Changes, everything changes. That is the first law of transhumance, a grazing method that implies constant movement, in order to adapt to climatic conditions and productivity. Following this premise, El Baqueano, after thirteen years of offering contemporary native cuisine – awarded for nine consecutive years in the Latin America’s 50 Best Restaurants list – decided to move towards a more relaxed and accessible area.
The philosophy is the same.Trashumante works with small local producers, collectors and fishermen from all regions of the country, which guarantees a high quality raw material. The menu is oriented towards the maritime, with various options of fish and shellfish, in dishes with a Spanish influence. Among the portions, the fish & chips with grilled potatoes and tartar sauce stand out; the prawn pil pil (at a perfect cooking point, which allows you to appreciate the freshness of the product); and among the main dishes, the roasted pepper casserole with egg and baby squid, and the Andalusian-style catch of the day (with homemade marinade, escalibada and poor potatoes). Being seasonal, the menu changes frequently and there are usually dishes of the day, such as the very fresh trout that we tried the day of our visit.

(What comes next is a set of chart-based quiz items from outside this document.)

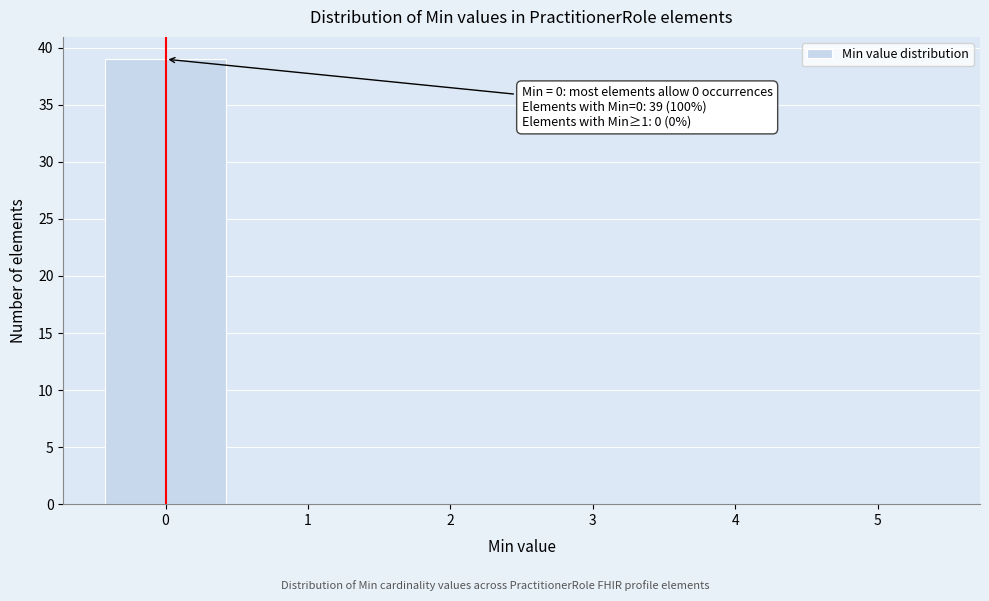

Reading right to left, transcribe all the data shown in this chart.

5=0	4=0	3=0	2=0	1=0	0=39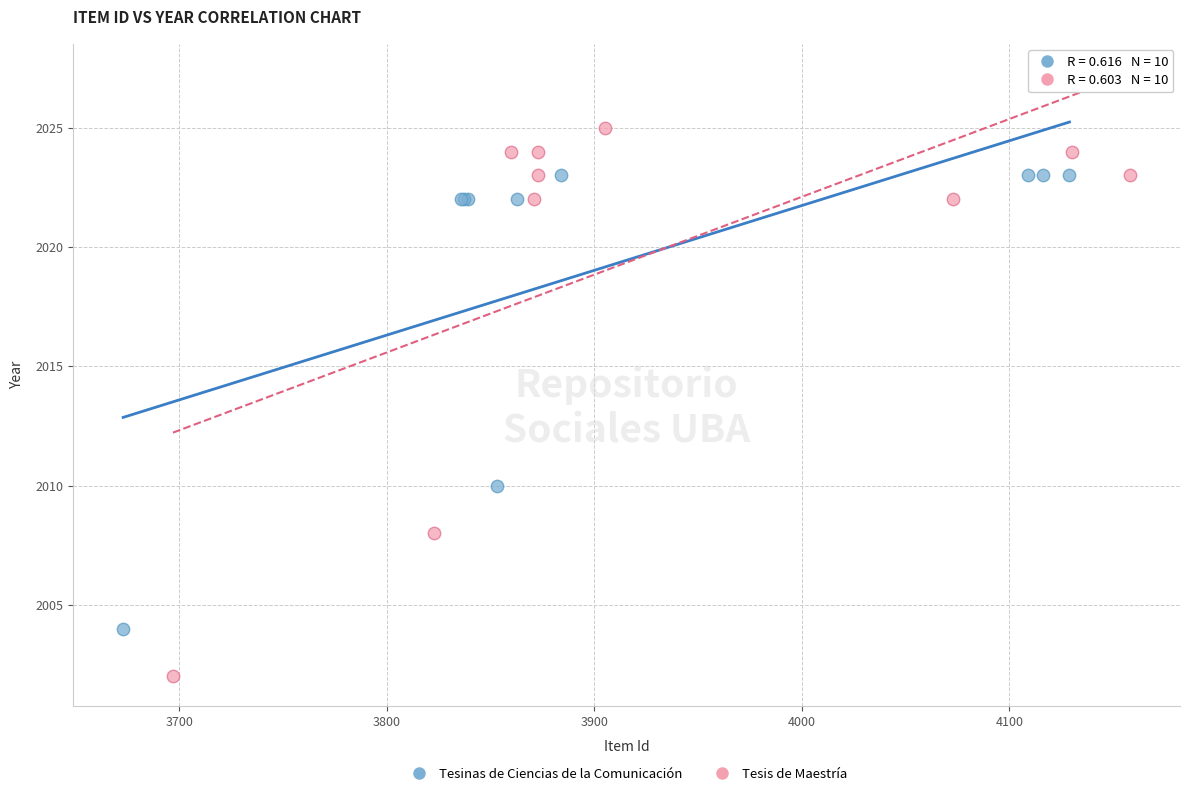

What are all the series names shown in the legend?

Tesinas de Ciencias de la Comunicación, Tesis de Maestría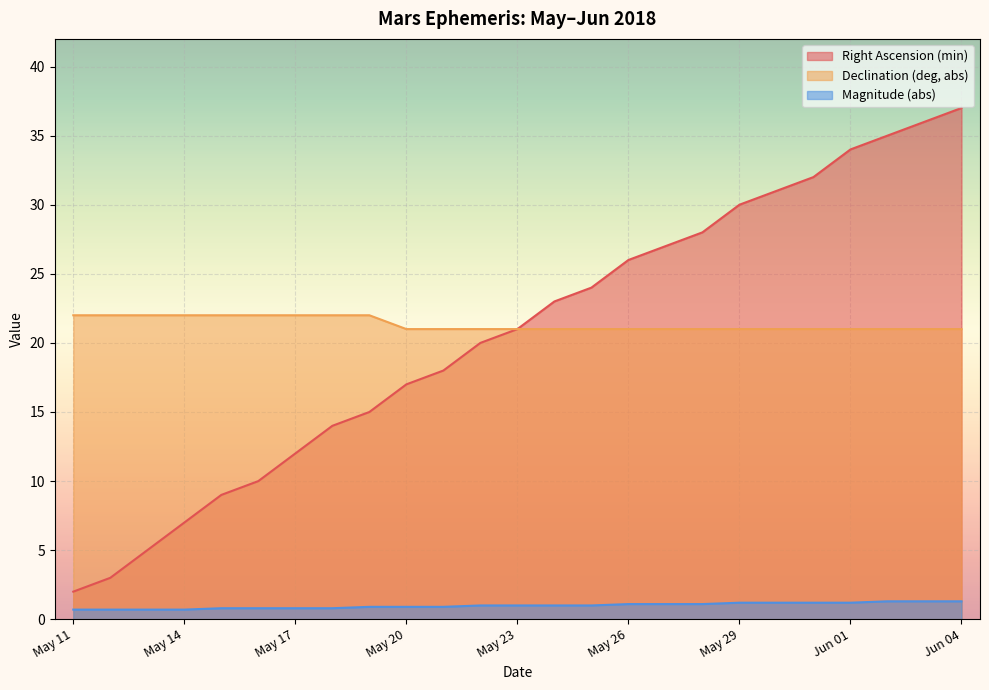

At how many categories does at least one series exceed 13?

25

Not everything is fishing. Among the snack options, ideal for ordering several portions and sharing, there are house classics such as the rhea and alligator empanadas -also with quinoa and cheese-, the addictive cassava and spinach fritters, and in summer, tomato season, the aguachile of heirloom tomatoes, watermelon, cherries and strawberries. There are also main dishes such as lamb shank, and rice with seasonal mushrooms, egg and guanciale. Among the desserts, you can’t miss the chocolate coulant (the old volcano in the original recipe by Michel Bras), and the “interpretation of the alfajor”, a deconstructed version of our candy.
The big news is that El Baqueano will continue to exist as a restaurant/trade school, an ambitious project that will soon be inaugurated in the city of Salta.